What strikes me most about this moment is how it emerged. Not from a single breakthrough announcement or a dramatic product launch, but from a collective realization that spread through networks of curious people over a holiday break. The flywheel effect was real: each person's experiments emboldened others, each shared discovery accelerated the next. A community of practice coalesced in weeks that might have taken years in a previous era.

This is how phase transitions actually happen. Not with a bang, but with a cascade of individual "holy shit" moments that reach critical mass. We're still in the slowly part of slowly and then all at once. But the slope of the line is changing. You can feel it in the conversations that have shifted, in the questions people are now asking, in the memes that no longer need explanation.

Road Runner on the road
*meep meep*

The Next 24 Months

The next two years will see a cascade of custom software replace commercial software at a pace that will surprise even those of us who have been anticipating it. The Road Runner economy isn't coming. It's here. The cliff edge has already been crossed.

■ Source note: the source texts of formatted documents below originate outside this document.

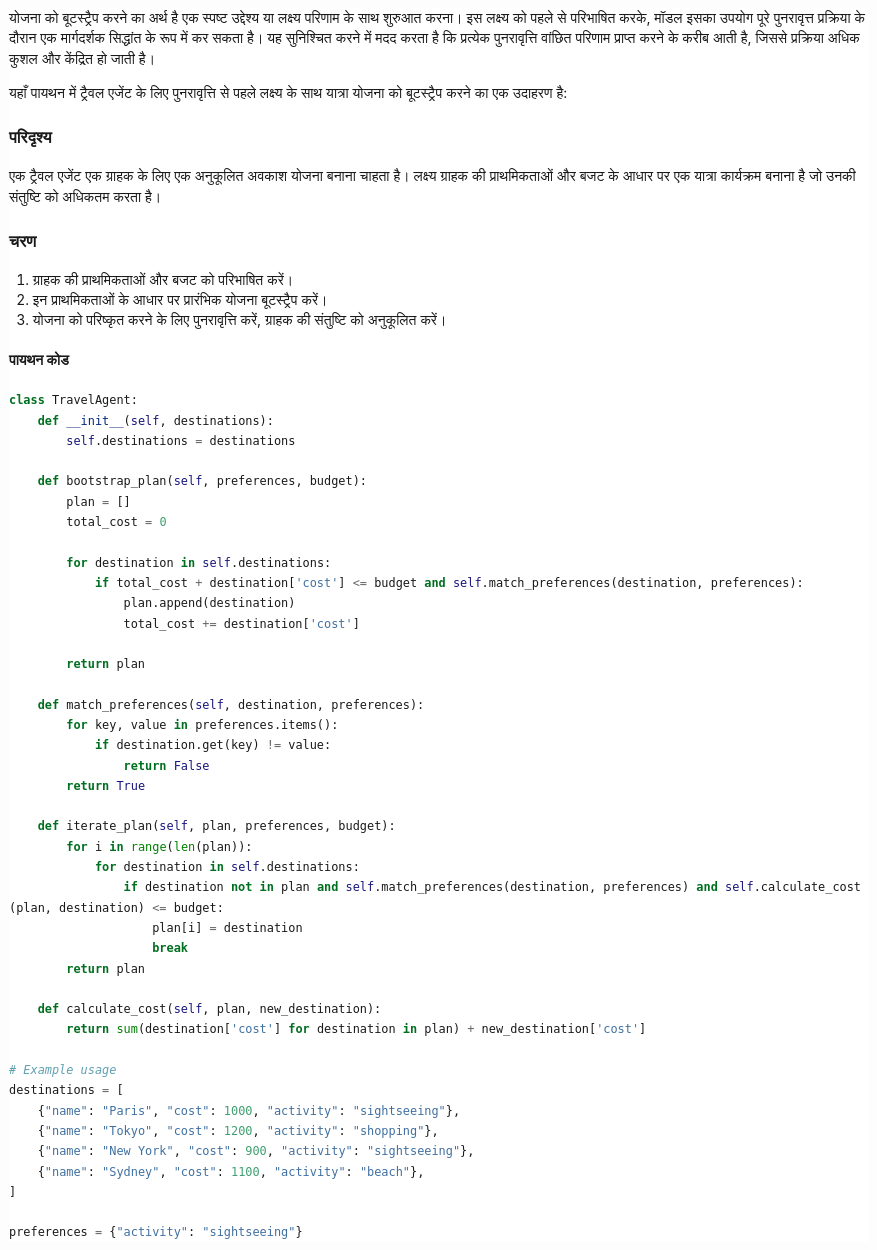 योजना को बूटस्ट्रैप करने का अर्थ है एक स्पष्ट उद्देश्य या लक्ष्य परिणाम के साथ शुरुआत करना। इस लक्ष्य को पहले से परिभाषित करके, मॉडल इसका उपयोग पूरे पुनरावृत्त प्रक्रिया के दौरान एक मार्गदर्शक सिद्धांत के रूप में कर सकता है। यह सुनिश्चित करने में मदद करता है कि प्रत्येक पुनरावृत्ति वांछित परिणाम प्राप्त करने के करीब आती है, जिससे प्रक्रिया अधिक कुशल और केंद्रित हो जाती है।

यहाँ पायथन में ट्रैवल एजेंट के लिए पुनरावृत्ति से पहले लक्ष्य के साथ यात्रा योजना को बूटस्ट्रैप करने का एक उदाहरण है:

### परिदृश्य

एक ट्रैवल एजेंट एक ग्राहक के लिए एक अनुकूलित अवकाश योजना बनाना चाहता है। लक्ष्य ग्राहक की प्राथमिकताओं और बजट के आधार पर एक यात्रा कार्यक्रम बनाना है जो उनकी संतुष्टि को अधिकतम करता है।

### चरण

1. ग्राहक की प्राथमिकताओं और बजट को परिभाषित करें।
2. इन प्राथमिकताओं के आधार पर प्रारंभिक योजना बूटस्ट्रैप करें।
3. योजना को परिष्कृत करने के लिए पुनरावृत्ति करें, ग्राहक की संतुष्टि को अनुकूलित करें।

#### पायथन कोड

```python
class TravelAgent:
    def __init__(self, destinations):
        self.destinations = destinations

    def bootstrap_plan(self, preferences, budget):
        plan = []
        total_cost = 0

        for destination in self.destinations:
            if total_cost + destination['cost'] <= budget and self.match_preferences(destination, preferences):
                plan.append(destination)
                total_cost += destination['cost']

        return plan

    def match_preferences(self, destination, preferences):
        for key, value in preferences.items():
            if destination.get(key) != value:
                return False
        return True

    def iterate_plan(self, plan, preferences, budget):
        for i in range(len(plan)):
            for destination in self.destinations:
                if destination not in plan and self.match_preferences(destination, preferences) and self.calculate_cost(plan, destination) <= budget:
                    plan[i] = destination
                    break
        return plan

    def calculate_cost(self, plan, new_destination):
        return sum(destination['cost'] for destination in plan) + new_destination['cost']

# Example usage
destinations = [
    {"name": "Paris", "cost": 1000, "activity": "sightseeing"},
    {"name": "Tokyo", "cost": 1200, "activity": "shopping"},
    {"name": "New York", "cost": 900, "activity": "sightseeing"},
    {"name": "Sydney", "cost": 1100, "activity": "beach"},
]

preferences = {"activity": "sightseeing"}
```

The SaaS tombstone meme is funny because it's true, and terrifying for the same reason. These companies haven't looked down yet. When they do—when the quarterly reports stop making sense, when the churn metrics spike, when the enterprise customers quietly cancel their contracts and replace them with AI-generated alternatives—the fall will be swift.

It won't happen overnight. Enterprise contracts last for years. Some take years to even agree on. Procurement systems are slow, big clients are risk averse, and some major SaaS companies have substantial cash (or VC) war chests to keep them going. Some might even get bailed out by government contracts. But it's coming. It's coming for sure.

What emerges on the other side? A world where you say "segment my customers by chicken wing sauce preference and cross-sell them custom BBQ bibs"—and it happens. For free.

That example is stupid but that's the point. Foundation models are suddenly able to do just about anything you ask them to do. It's not AGI, but it doesn't need to be. Maybe "GAI" is more appropriate—Generic Artificial Intelligence. As long as the servers stay on and the models keep improving, we're entering a world of instant, on-demand, bespoke software. Infinitely customizable, radically cheaper, fundamentally different. A world where "off-the-shelf" is an insult and "made for you" is the baseline expectation. A world where a meeting really could have been a prompt, and where one-shatting a company is no longer a punchline but a business plan.

One thing is for sure: I just bought my 17 year old a Claude Pro Max subscription and am trying to convince my 15 year old to try it too. Why? Because it's almost as if their degree doesn't matter anymore. What matters is learning these tools as quickly as possible—because now, almost anything is possible. That wasn't true last quarter. It'll be even more true next quarter, and every quarter after that, until something fundamental breaks and we all wake up in a new world.

Whether that world is better depends entirely on who's building it, and for whom.